- Document passage
# Betta or Bayta: How do you pronounce it?



## queenamira (May 5, 2015)

I've been to lots of fish/pet stores and I've watched tons of videos on how to take care of bettas and their homes, and one thing that stands out is how all these people pronounce "betta." Some say "bet-uh" and others say "bay-tuh." its kind of interesting lol. So how do you guys pronounce it?

I say BET-uh! :-D


----------



## Kyle15 (Apr 22, 2015)

Ha ha ha Hi,
I say BayTuhr
My dad say Better my mom says bheetas


----------



## DangerousAngel (Mar 26, 2015)

Bayta, must be a southern thing ;-)


----------



## Polkadot (Feb 10, 2013)

I say it like 'better'.


----------



## lilnaugrim (Mar 27, 2013)

There have been many threads on this subject. The correct way to pronounce it is Bet-ah. Bay-tah is a greek letter. Also the correct way to say Plakat is actually Pluh-kot, but no one says that. You can say it however you want, those are just the correct ways to say it from their original languages.

- Dataset excerpts
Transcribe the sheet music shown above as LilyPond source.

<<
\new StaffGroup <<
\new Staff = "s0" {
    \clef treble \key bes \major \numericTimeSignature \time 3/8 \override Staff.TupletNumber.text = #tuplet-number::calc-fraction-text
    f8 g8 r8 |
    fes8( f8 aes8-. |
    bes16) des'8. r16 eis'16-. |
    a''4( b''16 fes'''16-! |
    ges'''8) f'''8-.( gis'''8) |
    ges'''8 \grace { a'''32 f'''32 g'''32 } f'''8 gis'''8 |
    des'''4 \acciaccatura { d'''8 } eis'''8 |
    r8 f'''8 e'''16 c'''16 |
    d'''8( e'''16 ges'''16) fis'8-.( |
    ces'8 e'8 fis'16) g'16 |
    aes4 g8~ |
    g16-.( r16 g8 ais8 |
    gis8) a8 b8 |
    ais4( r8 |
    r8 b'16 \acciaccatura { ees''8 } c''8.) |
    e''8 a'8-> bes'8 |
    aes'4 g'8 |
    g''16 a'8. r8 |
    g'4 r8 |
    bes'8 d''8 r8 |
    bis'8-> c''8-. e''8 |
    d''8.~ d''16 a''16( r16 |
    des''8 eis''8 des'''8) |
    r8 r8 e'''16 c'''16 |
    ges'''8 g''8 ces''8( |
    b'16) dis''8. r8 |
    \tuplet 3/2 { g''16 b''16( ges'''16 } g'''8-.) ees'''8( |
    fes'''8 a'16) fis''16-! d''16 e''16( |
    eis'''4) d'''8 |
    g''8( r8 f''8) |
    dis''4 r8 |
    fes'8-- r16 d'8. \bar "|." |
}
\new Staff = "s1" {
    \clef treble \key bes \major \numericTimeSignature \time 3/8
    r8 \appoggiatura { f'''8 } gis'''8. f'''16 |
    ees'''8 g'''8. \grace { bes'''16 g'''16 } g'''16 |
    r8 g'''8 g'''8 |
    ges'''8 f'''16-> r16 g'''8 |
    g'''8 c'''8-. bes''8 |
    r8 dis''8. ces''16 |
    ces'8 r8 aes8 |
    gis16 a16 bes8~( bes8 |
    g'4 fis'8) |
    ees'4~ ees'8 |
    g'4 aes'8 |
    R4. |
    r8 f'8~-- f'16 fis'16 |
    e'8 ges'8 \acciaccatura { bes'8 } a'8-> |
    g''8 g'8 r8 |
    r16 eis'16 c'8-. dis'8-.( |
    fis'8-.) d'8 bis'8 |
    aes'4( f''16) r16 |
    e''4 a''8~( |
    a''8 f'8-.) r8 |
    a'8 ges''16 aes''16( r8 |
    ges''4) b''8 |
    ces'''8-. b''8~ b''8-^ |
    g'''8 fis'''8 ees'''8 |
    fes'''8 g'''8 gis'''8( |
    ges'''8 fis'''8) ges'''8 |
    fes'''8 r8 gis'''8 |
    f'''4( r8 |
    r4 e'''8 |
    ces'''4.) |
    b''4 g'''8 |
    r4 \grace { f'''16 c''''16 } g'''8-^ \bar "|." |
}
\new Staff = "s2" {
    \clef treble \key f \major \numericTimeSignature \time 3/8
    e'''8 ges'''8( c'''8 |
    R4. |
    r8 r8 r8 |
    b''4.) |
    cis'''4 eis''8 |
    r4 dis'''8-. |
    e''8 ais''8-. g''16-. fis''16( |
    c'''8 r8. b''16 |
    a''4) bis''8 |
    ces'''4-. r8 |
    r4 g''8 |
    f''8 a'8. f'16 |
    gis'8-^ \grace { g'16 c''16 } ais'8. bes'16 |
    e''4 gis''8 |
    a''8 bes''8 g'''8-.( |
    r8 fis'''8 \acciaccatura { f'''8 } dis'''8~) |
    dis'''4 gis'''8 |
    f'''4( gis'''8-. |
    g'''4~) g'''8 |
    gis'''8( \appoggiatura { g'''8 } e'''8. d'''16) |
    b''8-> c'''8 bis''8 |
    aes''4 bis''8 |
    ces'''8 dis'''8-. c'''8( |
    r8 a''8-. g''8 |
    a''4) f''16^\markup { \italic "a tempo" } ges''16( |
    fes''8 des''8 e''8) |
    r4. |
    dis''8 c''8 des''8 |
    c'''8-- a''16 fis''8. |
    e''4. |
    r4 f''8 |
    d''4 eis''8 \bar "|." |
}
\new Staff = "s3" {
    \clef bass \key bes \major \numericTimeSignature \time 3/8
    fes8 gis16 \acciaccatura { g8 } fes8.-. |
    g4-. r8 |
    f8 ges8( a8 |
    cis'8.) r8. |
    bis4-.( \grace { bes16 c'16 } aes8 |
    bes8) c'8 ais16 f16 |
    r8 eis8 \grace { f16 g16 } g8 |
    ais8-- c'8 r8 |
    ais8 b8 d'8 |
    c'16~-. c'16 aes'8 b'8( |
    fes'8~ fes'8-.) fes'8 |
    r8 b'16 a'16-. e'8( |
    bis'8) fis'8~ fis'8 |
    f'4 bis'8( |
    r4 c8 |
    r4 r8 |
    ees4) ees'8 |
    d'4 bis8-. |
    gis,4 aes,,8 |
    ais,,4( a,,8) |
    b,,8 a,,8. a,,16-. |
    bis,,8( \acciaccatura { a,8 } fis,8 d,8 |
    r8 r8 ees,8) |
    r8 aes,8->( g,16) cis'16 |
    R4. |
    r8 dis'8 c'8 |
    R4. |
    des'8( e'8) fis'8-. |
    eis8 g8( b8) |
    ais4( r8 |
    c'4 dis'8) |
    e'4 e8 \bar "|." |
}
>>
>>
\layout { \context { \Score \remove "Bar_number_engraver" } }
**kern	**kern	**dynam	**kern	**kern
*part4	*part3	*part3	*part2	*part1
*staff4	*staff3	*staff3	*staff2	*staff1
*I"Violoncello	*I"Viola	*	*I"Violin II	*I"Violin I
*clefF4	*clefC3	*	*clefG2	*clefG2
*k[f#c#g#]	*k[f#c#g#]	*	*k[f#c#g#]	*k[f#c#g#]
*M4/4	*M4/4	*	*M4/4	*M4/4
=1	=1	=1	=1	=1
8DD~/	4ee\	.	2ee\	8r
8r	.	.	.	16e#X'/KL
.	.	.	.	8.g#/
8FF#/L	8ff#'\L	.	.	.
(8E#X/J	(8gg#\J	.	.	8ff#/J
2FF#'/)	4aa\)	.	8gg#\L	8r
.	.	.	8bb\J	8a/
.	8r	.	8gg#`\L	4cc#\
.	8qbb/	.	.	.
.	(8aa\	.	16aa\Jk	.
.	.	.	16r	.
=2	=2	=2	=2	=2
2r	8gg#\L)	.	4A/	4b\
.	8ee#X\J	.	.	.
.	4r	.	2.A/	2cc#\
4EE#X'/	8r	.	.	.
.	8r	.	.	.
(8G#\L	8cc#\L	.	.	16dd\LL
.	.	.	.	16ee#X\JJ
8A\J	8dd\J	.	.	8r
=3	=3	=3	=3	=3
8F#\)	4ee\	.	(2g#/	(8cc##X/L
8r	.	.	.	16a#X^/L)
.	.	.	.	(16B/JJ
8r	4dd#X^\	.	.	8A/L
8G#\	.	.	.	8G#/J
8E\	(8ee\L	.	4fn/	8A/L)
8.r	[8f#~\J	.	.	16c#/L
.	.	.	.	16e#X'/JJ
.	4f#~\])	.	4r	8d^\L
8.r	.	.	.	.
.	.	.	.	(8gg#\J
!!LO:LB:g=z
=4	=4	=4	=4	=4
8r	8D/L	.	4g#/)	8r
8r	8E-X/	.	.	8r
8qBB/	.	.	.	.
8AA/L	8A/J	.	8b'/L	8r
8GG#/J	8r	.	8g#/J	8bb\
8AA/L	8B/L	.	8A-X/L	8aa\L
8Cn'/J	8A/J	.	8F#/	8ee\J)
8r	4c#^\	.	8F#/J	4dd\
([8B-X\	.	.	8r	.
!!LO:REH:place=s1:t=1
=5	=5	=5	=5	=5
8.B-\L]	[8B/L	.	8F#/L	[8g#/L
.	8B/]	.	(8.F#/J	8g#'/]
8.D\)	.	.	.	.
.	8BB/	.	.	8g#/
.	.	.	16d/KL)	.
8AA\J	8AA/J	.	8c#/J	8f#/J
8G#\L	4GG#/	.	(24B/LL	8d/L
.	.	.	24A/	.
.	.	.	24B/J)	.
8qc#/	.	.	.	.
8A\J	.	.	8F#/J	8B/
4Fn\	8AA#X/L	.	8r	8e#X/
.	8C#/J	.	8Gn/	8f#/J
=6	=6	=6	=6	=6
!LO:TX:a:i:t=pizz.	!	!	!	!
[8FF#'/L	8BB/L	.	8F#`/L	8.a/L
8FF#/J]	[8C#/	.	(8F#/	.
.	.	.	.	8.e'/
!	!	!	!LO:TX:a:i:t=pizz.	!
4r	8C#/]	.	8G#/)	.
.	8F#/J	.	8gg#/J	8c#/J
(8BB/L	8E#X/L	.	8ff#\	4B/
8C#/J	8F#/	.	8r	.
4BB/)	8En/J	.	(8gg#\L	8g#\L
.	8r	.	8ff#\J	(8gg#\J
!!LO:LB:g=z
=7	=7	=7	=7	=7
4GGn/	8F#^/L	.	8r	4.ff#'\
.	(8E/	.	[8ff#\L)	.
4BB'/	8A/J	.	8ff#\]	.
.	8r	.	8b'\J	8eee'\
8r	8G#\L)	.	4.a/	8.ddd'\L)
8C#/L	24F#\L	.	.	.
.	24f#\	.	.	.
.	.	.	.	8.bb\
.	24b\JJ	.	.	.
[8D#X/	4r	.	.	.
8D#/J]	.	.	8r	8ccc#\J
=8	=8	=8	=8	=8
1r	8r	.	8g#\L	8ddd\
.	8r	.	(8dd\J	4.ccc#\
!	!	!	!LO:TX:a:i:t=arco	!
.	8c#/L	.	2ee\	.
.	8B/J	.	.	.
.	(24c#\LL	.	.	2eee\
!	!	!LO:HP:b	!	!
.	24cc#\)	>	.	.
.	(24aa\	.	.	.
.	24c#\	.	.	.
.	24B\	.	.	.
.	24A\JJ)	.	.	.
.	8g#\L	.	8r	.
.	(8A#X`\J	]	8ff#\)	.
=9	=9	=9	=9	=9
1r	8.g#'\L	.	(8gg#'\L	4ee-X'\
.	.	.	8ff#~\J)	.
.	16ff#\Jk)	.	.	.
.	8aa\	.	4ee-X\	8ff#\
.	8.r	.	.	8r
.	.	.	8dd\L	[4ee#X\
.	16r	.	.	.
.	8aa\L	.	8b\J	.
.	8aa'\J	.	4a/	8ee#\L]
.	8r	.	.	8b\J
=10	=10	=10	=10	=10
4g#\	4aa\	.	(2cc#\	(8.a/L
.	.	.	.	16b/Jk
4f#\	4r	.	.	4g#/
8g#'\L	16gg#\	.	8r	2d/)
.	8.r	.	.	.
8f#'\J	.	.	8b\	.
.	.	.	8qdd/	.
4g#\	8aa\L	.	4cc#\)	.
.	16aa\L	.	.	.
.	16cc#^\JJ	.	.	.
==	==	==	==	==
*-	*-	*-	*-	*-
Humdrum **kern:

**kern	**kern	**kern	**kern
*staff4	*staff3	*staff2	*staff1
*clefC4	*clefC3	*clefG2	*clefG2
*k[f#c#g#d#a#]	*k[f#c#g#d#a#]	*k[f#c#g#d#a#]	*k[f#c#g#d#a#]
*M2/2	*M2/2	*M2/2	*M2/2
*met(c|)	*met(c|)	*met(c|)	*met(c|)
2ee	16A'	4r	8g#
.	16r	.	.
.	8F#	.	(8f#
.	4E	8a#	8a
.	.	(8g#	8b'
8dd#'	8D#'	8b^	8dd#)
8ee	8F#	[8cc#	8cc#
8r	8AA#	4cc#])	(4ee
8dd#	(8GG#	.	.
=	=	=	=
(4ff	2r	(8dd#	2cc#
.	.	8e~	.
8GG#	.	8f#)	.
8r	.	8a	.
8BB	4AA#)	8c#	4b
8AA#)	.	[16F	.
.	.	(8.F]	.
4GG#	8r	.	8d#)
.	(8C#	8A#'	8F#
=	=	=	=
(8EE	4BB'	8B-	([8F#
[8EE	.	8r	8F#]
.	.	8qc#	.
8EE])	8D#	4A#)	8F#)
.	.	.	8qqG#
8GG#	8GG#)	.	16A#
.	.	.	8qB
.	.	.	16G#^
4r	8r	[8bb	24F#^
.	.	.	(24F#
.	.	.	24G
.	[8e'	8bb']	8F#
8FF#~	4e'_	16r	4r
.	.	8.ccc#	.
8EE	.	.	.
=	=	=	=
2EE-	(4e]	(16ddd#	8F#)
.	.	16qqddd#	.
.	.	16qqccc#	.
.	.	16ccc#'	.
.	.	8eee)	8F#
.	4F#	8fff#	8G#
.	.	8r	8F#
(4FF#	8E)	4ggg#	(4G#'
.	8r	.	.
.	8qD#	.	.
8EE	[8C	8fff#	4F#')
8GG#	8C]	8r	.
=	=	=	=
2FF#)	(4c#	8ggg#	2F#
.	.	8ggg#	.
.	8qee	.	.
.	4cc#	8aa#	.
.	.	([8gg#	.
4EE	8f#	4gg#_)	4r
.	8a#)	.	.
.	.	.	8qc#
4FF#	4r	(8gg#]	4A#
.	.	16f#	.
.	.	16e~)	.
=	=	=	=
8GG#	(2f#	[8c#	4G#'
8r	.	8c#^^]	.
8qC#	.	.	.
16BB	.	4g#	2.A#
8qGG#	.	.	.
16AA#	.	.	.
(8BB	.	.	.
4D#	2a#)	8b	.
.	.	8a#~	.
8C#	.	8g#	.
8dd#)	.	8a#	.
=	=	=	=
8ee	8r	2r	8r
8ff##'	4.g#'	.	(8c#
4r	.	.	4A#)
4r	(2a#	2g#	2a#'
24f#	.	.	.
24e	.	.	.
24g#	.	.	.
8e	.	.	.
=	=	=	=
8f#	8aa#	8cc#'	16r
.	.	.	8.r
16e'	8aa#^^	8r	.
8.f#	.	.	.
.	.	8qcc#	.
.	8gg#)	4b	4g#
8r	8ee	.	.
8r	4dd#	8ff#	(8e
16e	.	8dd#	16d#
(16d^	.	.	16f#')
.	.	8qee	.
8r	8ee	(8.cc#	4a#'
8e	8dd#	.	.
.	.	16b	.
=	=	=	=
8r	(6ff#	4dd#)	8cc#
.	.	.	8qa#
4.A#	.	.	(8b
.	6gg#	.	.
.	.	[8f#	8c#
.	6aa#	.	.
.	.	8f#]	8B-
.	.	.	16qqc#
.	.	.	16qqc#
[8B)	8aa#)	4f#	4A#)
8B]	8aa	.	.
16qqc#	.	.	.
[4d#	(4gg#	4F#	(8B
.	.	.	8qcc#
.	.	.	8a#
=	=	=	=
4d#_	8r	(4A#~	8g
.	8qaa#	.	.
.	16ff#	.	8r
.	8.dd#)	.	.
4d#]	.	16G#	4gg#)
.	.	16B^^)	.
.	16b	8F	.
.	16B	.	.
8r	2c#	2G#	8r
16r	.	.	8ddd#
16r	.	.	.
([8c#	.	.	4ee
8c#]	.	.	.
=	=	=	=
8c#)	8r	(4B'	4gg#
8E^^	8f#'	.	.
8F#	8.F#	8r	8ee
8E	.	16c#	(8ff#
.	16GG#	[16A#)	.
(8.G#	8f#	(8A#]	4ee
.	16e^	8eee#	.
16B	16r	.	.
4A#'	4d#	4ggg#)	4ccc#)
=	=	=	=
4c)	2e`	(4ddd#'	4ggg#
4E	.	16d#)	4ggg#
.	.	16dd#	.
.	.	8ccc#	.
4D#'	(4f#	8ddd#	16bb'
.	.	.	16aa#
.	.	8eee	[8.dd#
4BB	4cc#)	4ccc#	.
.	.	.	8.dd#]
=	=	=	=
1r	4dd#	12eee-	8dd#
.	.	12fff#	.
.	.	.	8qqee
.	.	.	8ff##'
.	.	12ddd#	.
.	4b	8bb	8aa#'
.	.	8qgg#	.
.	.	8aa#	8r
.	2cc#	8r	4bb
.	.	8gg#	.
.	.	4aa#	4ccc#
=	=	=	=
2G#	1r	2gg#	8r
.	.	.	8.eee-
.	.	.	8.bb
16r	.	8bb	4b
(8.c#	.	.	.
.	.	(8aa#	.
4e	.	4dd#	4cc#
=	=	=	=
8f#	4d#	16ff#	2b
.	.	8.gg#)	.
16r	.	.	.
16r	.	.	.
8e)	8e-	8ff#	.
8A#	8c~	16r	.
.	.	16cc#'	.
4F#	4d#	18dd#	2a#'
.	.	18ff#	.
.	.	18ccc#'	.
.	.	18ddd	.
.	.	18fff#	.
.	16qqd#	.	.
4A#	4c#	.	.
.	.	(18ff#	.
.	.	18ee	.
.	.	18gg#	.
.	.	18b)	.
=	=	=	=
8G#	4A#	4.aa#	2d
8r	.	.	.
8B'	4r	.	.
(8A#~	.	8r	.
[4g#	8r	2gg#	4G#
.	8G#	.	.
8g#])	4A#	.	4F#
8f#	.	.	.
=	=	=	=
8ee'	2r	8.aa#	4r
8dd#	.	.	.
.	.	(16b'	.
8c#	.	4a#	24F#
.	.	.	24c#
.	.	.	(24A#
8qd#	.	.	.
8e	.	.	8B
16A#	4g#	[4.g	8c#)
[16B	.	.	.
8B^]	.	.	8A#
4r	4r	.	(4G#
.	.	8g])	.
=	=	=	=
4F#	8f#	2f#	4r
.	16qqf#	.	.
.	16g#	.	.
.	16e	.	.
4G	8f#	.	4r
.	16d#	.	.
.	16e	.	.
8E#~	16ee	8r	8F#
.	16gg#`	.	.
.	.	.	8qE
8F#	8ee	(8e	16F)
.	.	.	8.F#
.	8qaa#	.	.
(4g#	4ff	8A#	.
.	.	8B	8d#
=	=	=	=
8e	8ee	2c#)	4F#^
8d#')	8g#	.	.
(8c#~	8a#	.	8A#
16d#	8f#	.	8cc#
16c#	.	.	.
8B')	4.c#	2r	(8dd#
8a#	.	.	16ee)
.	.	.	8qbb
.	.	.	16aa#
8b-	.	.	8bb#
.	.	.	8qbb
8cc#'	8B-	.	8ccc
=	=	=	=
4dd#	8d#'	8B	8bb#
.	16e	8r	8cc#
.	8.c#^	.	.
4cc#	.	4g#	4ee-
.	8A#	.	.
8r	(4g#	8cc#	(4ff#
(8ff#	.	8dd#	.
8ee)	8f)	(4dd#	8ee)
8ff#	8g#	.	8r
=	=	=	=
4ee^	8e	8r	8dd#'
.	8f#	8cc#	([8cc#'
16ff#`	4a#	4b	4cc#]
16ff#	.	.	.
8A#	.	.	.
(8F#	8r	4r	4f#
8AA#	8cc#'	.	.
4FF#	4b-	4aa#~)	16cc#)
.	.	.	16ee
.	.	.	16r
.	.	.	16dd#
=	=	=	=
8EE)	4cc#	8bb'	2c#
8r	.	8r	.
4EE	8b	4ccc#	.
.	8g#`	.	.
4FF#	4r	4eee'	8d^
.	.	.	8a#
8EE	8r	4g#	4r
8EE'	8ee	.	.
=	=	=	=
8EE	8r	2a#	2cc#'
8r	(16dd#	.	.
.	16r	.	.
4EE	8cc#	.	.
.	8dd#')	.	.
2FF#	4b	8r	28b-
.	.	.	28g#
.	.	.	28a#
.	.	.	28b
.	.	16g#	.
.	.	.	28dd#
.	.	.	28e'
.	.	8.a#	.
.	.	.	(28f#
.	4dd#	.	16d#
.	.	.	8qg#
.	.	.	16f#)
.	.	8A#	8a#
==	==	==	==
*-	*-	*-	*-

- Requirements
A - Answer these questions about the betta pronunciation thread:
(i) How does Kyle15's mom say the word?
(ii) According to lilnaugrim, what is "Bay-tah"?
(iii) Which user says it like "better"?
B - Write the next part of the forum thread on how to pronounce "betta," starting after the last post.
The listing has nothing to do with the thread about pronouncing "betta."

- Responses for each task
A -
(i) bheetas
(ii) A Greek letter
(iii) Polkadot

B -
----------



## BettaBeau (May 14, 2014)

I know it should be bet-tah, but I almost always say bay-tah, no one understands what I am talking about when I say bet-tah.


----------



## elijahfeathers (Oct 15, 2010)

I generally say 'bet-tah' though a lot of people don't seem to know what I'm talking about unless I say 'bay-ta'. Bet-tah confuses people I think mostly because it sounds like a common slang word for better.


----------



## ThisDragonisNerdy (Mar 28, 2015)

I know the correct way of saying it, but I still say bay-ta. And plakat. I'm just stubborn when it comes to pronunciation of words. Also, more people (that I know at least) seem to say bay-ta.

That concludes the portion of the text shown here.